As such, even though the department’s focus is on theory, the field of rhetoric and composition is increasingly conducting “service learning” programs. Students go into the community to find writing projects, which ensures that their writing will have meaning to them. “Through service, we really are attempting to build bridges between the academy, the workplace, the community, the neighborhood, the church,” Worsham said. “We want students to see that what they do in the academy is relevant to what they do out there in the world full of work.”

USF’s rhetoric and composition program is one of Florida’s best-kept secrets. Scholars everywhere place it among the top five in the nation. It has one of the country’s best records for placing graduates in professorships. And now, with the addition of Worsham, who joined the faculty last year, the program is attracting some of the best graduate students.

“Our program is known as a “theory’ instead of a research program,” said Gary Olson, director of the program. “Our program studies and writes about some of the most important intellectual trends that are going on now across disciplines and their applications for relevance to the questions of written discourse. As one of the foremost theorists in the field, Lynn brings cutting edge theory to the program. She adds significantly to our strengths.”

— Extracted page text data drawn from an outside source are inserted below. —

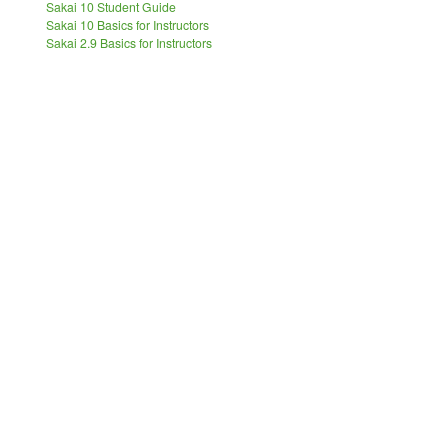
Sakai 10 Student Guide
Sakai 10 Basics for Instructors
Sakai 2.9 Basics for Instructors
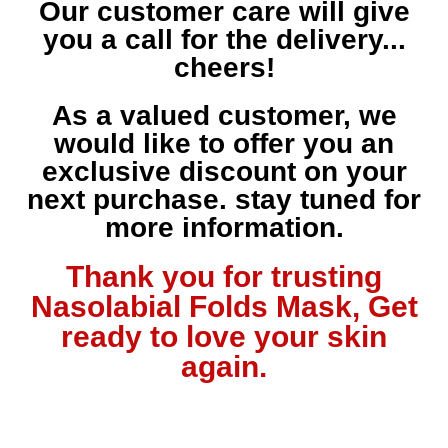
Our customer care will give
you a call for the delivery...
cheers!
As a valued customer, we
would like to offer you an
exclusive discount on your
next purchase. stay tuned for
more information.
Thank you for trusting
Nasolabial Folds Mask, Get
ready to love your skin
again.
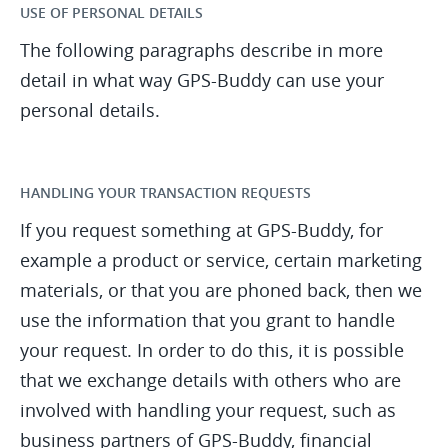
USE OF PERSONAL DETAILS
The following paragraphs describe in more
detail in what way GPS-Buddy can use your
personal details.
HANDLING YOUR TRANSACTION REQUESTS
If you request something at GPS-Buddy, for
example a product or service, certain marketing
materials, or that you are phoned back, then we
use the information that you grant to handle
your request. In order to do this, it is possible
that we exchange details with others who are
involved with handling your request, such as
business partners of GPS-Buddy, financial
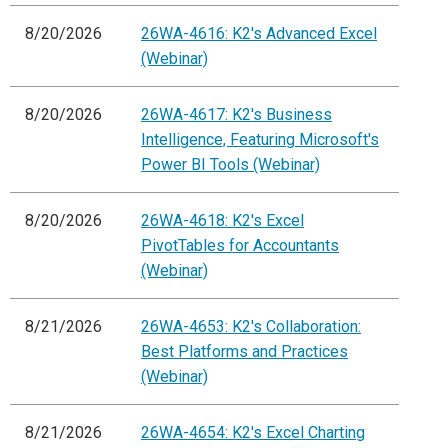
8/20/2026
26WA-4616: K2's Advanced Excel
(Webinar)
8/20/2026
26WA-4617: K2's Business
Intelligence, Featuring Microsoft's
Power BI Tools (Webinar)
8/20/2026
26WA-4618: K2's Excel
PivotTables for Accountants
(Webinar)
8/21/2026
26WA-4653: K2's Collaboration:
Best Platforms and Practices
(Webinar)
8/21/2026
26WA-4654: K2's Excel Charting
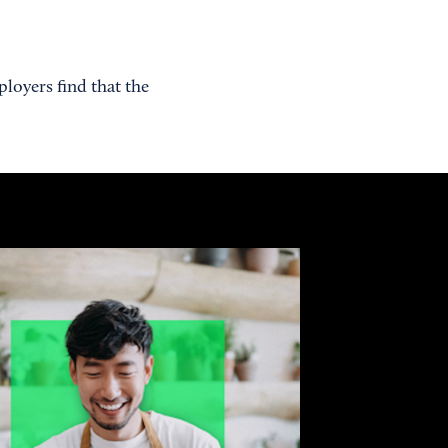
loyers find that the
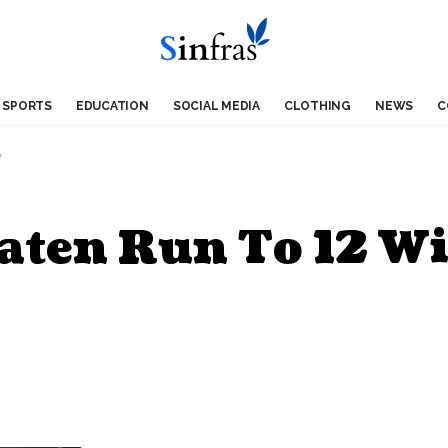
SPORTS
EDUCATION
SOCIAL MEDIA
CLOTHING
NEWS
C
A
aten Run To 12 Wi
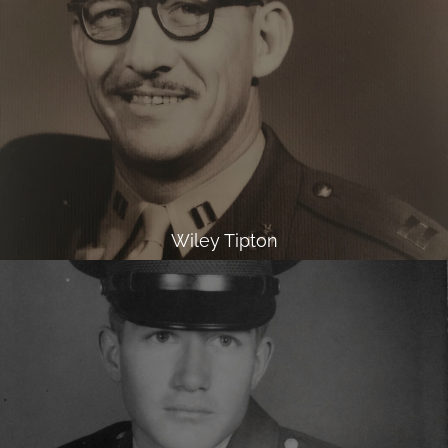
Wiley Tipton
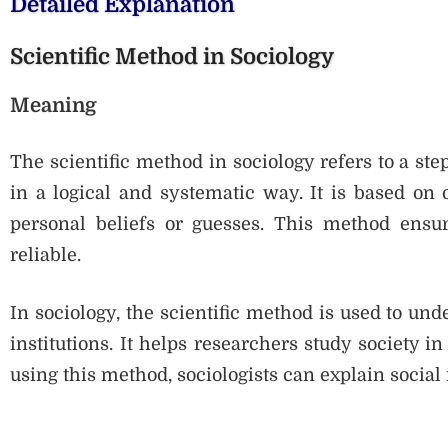
Detailed Explanation
Scientific Method in Sociology
Meaning
The scientific method in sociology refers to a st
in a logical and systematic way. It is based on 
personal beliefs or guesses. This method ensure
reliable.
In sociology, the scientific method is used to un
institutions. It helps researchers study society 
using this method, sociologists can explain social i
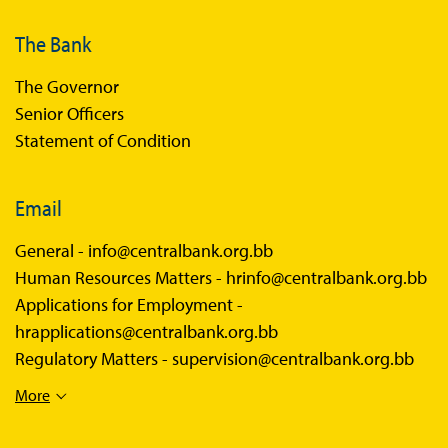
The Bank
The Governor
Senior Officers
Statement of Condition
Email
General -
info@centralbank.org.bb
Human Resources Matters -
hrinfo@centralbank.org.bb
Applications for Employment -
hrapplications@centralbank.org.bb
Regulatory Matters -
supervision@centralbank.org.bb
More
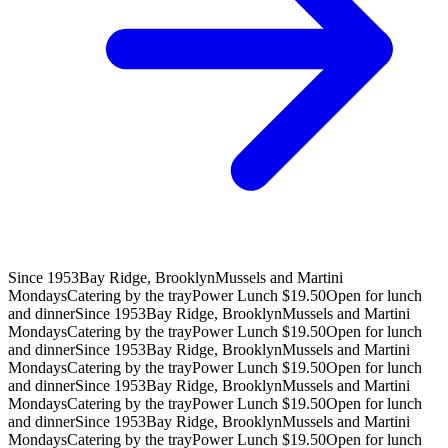
Since 1953
Bay Ridge, Brooklyn
Mussels and Martini
Mondays
Catering by the tray
Power Lunch $19.50
Open for lunch
and dinner
Since 1953
Bay Ridge, Brooklyn
Mussels and Martini
Mondays
Catering by the tray
Power Lunch $19.50
Open for lunch
and dinner
Since 1953
Bay Ridge, Brooklyn
Mussels and Martini
Mondays
Catering by the tray
Power Lunch $19.50
Open for lunch
and dinner
Since 1953
Bay Ridge, Brooklyn
Mussels and Martini
Mondays
Catering by the tray
Power Lunch $19.50
Open for lunch
and dinner
Since 1953
Bay Ridge, Brooklyn
Mussels and Martini
Mondays
Catering by the tray
Power Lunch $19.50
Open for lunch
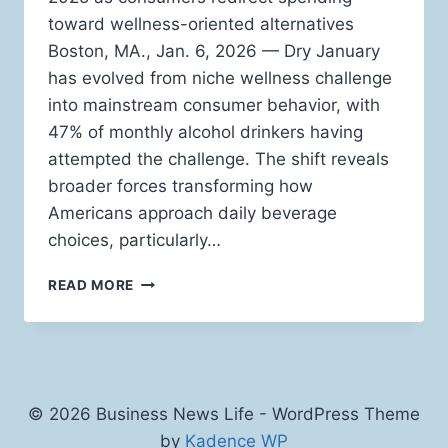
toward wellness-oriented alternatives
Boston, MA., Jan. 6, 2026 — Dry January
has evolved from niche wellness challenge
into mainstream consumer behavior, with
47% of monthly alcohol drinkers having
attempted the challenge. The shift reveals
broader forces transforming how
Americans approach daily beverage
choices, particularly…
WHY
READ MORE
FUNCTIONAL
BEVERAGES
ARE
REPLACING
ALCOHOL
DURING
© 2026 Business News Life - WordPress Theme
DRY
by
Kadence WP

Indeed, Worsham, a postmodernist with many publications, and her students will be listening to Bush. Worsham and company will be equally attuned to the rhetoric of Ward Connerly as he brings his anti-affirmative action initiative to the state. They will observe his use of language. As he did in California and Washington state, will Connerly use terms such as “quotas” and “preferential treatment” to shape voters’ perceptions? Will he and his supporters continue to appropriate the inspired language of slain civil rights leader Dr. Martin Luther King Jr. as a tool in a campaign to kill a three-decade-old program that attempts to redress institutionalized inequity?

In their theory classes, Worsham and her students will be asking these questions and writing papers that encourage honest discourse.